What you need to do ▸ Find every systemd log entry in the pacemaker and corosync thread below that starts its message with "pacemaker.service:", and write out each one in full.

Extract to read ▸
◆ ◆ ◆ ◆ ◆ ◆ ◆

[ClusterLabs] Should pacemaker pursue its own and corosync's instant resurrection if either dies? (Was: Is corosync supposed to be restarted if it dies?)

Sat Dec 2 08:30:33 EST 2017

On 30/11/17 11:00 +0300, Andrei Borzenkov wrote:
> On Thu, Nov 30, 2017 at 12:42 AM, Jan Pokorný <jpokorny at redhat.com> wrote:
>> On 29/11/17 22:00 +0100, Jan Pokorný wrote:
>>> On 28/11/17 22:35 +0300, Andrei Borzenkov wrote:
>>>> I'm not sure what is expected outcome, but pacemaker.service is still
>>>> restarted (due to Restart=on-failure).
>>> 
>>> Expected outcome is that pacemaker.service will become
>>> "inactive (dead)" after killing corosync (as a result of being
>>> "bound" by pacemaker).  Have you indeed issued "systemctl
>>> daemon-reload" after updating the pacemaker unit file?
>>> 
> 
> Of course. I even rebooted ... :)

I must admit I was experimenting just with simplistic units, which
do not necessarily generalize as well as I thought -- sorry.

> ha1:~ # systemctl cat pacemaker.service  | grep corosync
> After=corosync.service
> BindsTo=corosync.service
> # ExecStopPost=/bin/sh -c 'pidof crmd || killall -TERM corosync'

From the log you've provided:

> Nov 30 10:41:14 ha1 systemd[1]: corosync.service: Main process exited,
> code=killed, status=9/KILL
+
> Nov 30 10:41:14 ha1 systemd[1]: pacemaker.service: Main process
> exited, code=exited, status=107/n/a

is one (causal here) ordering of actions vs. the inverse later
(because the finalizing sweep is over the unordered or
reverse-ordered tasks at that later stage?):

> Nov 30 10:41:14 ha1 systemd[1]: Stopped Pacemaker High Availability
> Cluster Manager.
> Nov 30 10:41:14 ha1 systemd[1]: pacemaker.service: Unit entered failed state.
> Nov 30 10:41:14 ha1 systemd[1]: pacemaker.service: Failed with result
> 'exit-code'.
+
> Nov 30 10:41:14 ha1 systemd[1]: corosync.service: Unit entered failed state.

◆ ◆ ◆ ◆ ◆ ◆ ◆

The data ▸

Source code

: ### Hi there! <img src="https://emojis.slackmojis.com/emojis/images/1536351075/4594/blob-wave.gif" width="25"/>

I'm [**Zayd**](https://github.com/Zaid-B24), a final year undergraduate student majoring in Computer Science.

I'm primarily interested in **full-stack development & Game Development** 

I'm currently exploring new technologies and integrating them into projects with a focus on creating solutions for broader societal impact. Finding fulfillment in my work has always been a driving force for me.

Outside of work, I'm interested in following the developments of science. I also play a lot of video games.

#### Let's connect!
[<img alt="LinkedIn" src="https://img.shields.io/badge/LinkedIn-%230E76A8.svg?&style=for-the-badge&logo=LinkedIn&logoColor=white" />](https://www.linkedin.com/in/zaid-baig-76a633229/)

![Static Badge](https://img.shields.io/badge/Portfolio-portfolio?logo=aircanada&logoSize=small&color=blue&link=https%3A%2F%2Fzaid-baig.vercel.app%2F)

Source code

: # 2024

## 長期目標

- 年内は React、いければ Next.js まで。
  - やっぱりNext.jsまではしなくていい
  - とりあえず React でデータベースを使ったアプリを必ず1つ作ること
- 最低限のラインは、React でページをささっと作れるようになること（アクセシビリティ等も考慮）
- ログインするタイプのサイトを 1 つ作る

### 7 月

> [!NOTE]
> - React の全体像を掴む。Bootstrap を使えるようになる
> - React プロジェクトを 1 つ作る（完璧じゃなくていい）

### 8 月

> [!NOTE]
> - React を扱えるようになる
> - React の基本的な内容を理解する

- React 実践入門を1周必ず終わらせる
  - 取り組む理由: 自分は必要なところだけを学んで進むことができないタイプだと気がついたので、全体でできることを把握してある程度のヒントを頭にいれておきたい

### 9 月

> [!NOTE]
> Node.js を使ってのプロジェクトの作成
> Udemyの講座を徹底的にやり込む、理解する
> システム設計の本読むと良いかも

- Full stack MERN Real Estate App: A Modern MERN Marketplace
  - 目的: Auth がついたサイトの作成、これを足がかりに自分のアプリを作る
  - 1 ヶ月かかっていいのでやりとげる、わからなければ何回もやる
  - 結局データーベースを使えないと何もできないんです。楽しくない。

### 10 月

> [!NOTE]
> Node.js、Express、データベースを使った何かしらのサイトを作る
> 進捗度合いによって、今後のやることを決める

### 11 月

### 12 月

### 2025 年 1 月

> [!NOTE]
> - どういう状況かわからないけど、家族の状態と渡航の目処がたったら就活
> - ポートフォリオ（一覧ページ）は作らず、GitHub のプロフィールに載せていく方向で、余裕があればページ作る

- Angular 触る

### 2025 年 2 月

◆ ◆ ◆ ◆ ◆ ◆ ◆

Written reply ▸
- Nov 30 10:41:14 ha1 systemd[1]: pacemaker.service: Main process exited, code=exited, status=107/n/a
- Nov 30 10:41:14 ha1 systemd[1]: pacemaker.service: Unit entered failed state.
- Nov 30 10:41:14 ha1 systemd[1]: pacemaker.service: Failed with result 'exit-code'.